Pictures are not repeated. Every line from the beginning of the entries through the one with "monitor any number of critical processes" is restated exactly.

[Source records]
——————————
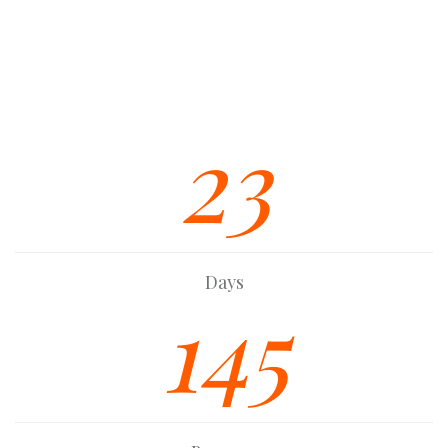
Multiple Custom Widgets
Strong Built In SEO Base
Font Awesome Icon Integration
23
Days
145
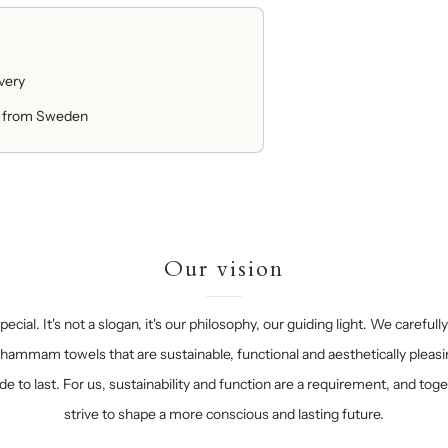
ivery
 from Sweden
Our vision
ecial. It's not a slogan, it's our philosophy, our guiding light. We carefull
hammam towels that are sustainable, functional and aesthetically pleasi
e to last. For us, sustainability and function are a requirement, and tog
strive to shape a more conscious and lasting future.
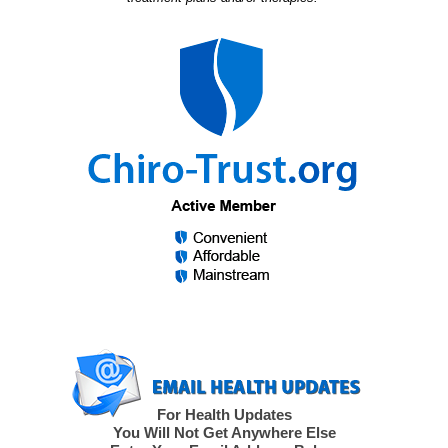
For Health Updates
You Will Not Get Anywhere Else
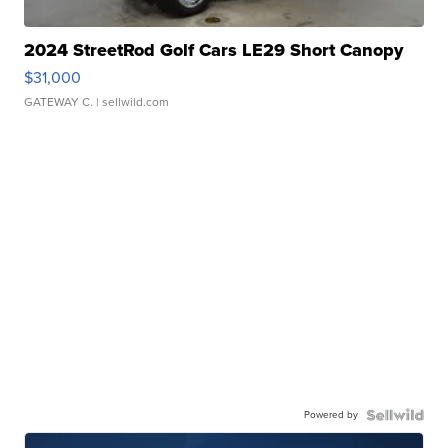
2024 StreetRod Golf Cars LE29 Short Canopy
$31,000
GATEWAY C.
| sellwild.com
Powered by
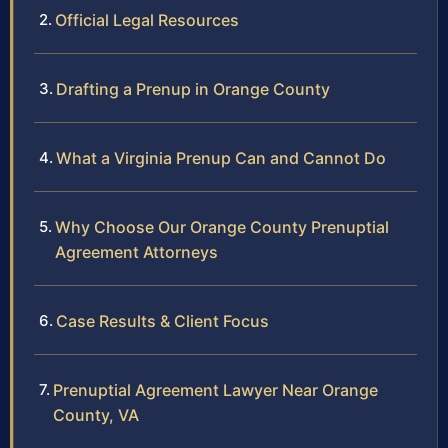
Official Legal Resources
Drafting a Prenup in Orange County
What a Virginia Prenup Can and Cannot Do
Why Choose Our Orange County Prenuptial
Agreement Attorneys
Case Results & Client Focus
Prenuptial Agreement Lawyer Near Orange
County, VA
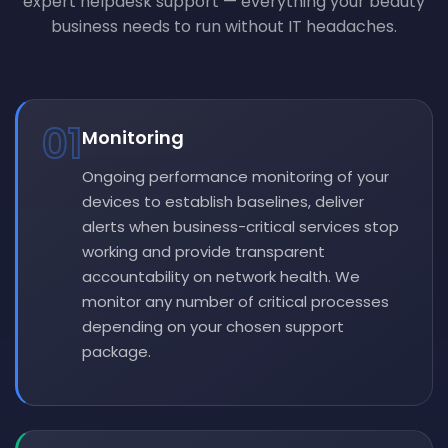
expert helpdesk support — everything your beauty
business needs to run without IT headaches.
01
Monitoring
Ongoing performance monitoring of your
devices to establish baselines, deliver
alerts when business-critical services stop
working and provide transparent
accountability on network health. We
monitor any number of critical processes
depending on your chosen support
package.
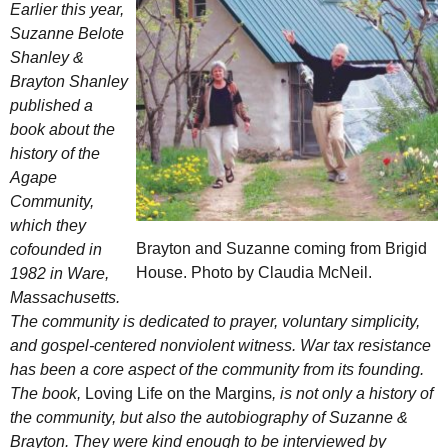
Earlier this year,
Suzanne Belote
Shanley &
Brayton Shanley
published a
book about the
history of the
Agape
Community,
which they
Brayton and Suzanne coming from Brigid
cofounded in
House. Photo by Claudia McNeil.
1982 in Ware,
Massachusetts.
The community is dedicated to prayer, voluntary simplicity,
and gospel-centered nonviolent witness. War tax resistance
has been a core aspect of the community from its founding.
The book,
Loving Life on the Margins
, is not only a history of
the community, but also the autobiography of Suzanne &
Brayton. They were kind enough to be interviewed by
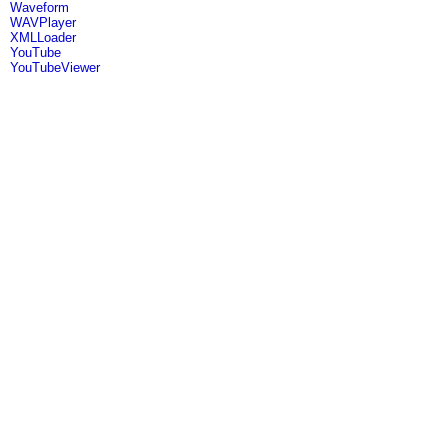
Waveform
WAVPlayer
XMLLoader
YouTube
YouTubeViewer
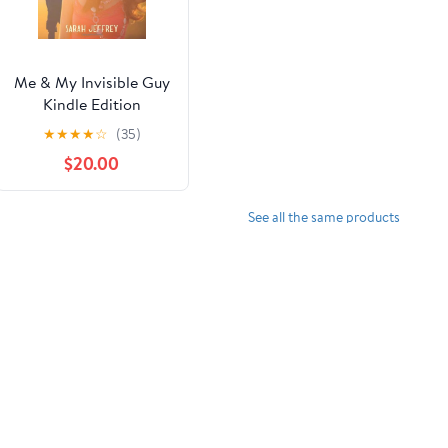
Me & My Invisible Guy
Kindle Edition
★
★
★
★
☆
(35)
$20.00
See all the same products
w.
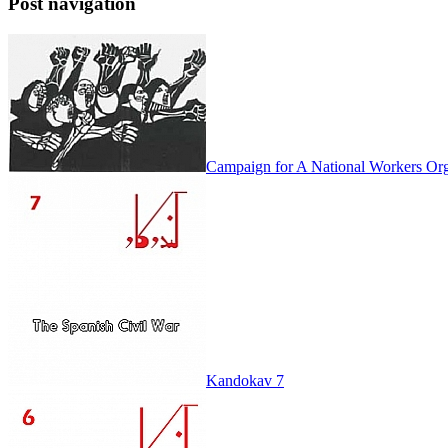
Post navigation
Campaign for A National Workers Org
Kandokav 7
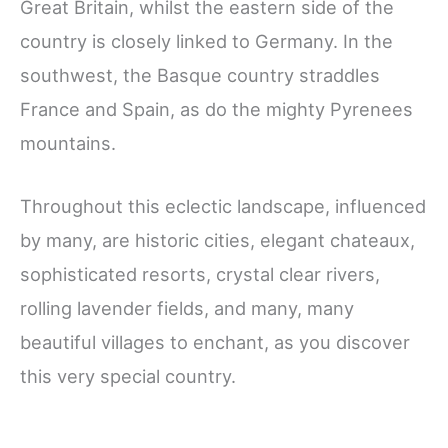
Great Britain, whilst the eastern side of the
country is closely linked to Germany. In the
southwest, the Basque country straddles
France and Spain, as do the mighty Pyrenees
mountains.
Throughout this eclectic landscape, influenced
by many, are historic cities, elegant chateaux,
sophisticated resorts, crystal clear rivers,
rolling lavender fields, and many, many
beautiful villages to enchant, as you discover
this very special country.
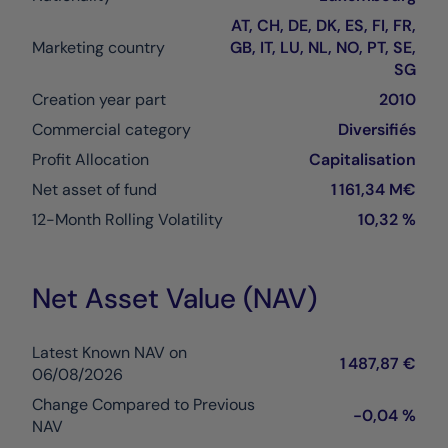
AT, CH, DE, DK, ES, FI, FR,
Marketing country
GB, IT, LU, NL, NO, PT, SE,
SG
Creation year part
2010
Commercial category
Diversifiés
Profit Allocation
Capitalisation
Net asset of fund
1 161,34 M€
12-Month Rolling Volatility
10,32 %
Net Asset Value (NAV)
Latest Known NAV on
1 487,87 €
06/08/2026
Change Compared to Previous
-0,04 %
NAV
——————————
== Worked solution ==
Multiple Custom Widgets
Strong Built In SEO Base
Font Awesome Icon Integration
23
Days
145
ivery
 from Sweden
Our vision
ecial. It's not a slogan, it's our philosophy, our guiding light. We carefull
hammam towels that are sustainable, functional and aesthetically pleasi
e to last. For us, sustainability and function are a requirement, and tog
strive to shape a more conscious and lasting future.
For Health Updates
You Will Not Get Anywhere Else
2024 StreetRod Golf Cars LE29 Short Canopy
$31,000
GATEWAY C.
| sellwild.com
Powered by
Official Legal Resources
Drafting a Prenup in Orange County
What a Virginia Prenup Can and Cannot Do
Why Choose Our Orange County Prenuptial
Agreement Attorneys
Case Results & Client Focus
Prenuptial Agreement Lawyer Near Orange
County, VA
expert helpdesk support — everything your beauty
business needs to run without IT headaches.
01
Monitoring
Ongoing performance monitoring of your
devices to establish baselines, deliver
alerts when business-critical services stop
working and provide transparent
accountability on network health. We
monitor any number of critical processes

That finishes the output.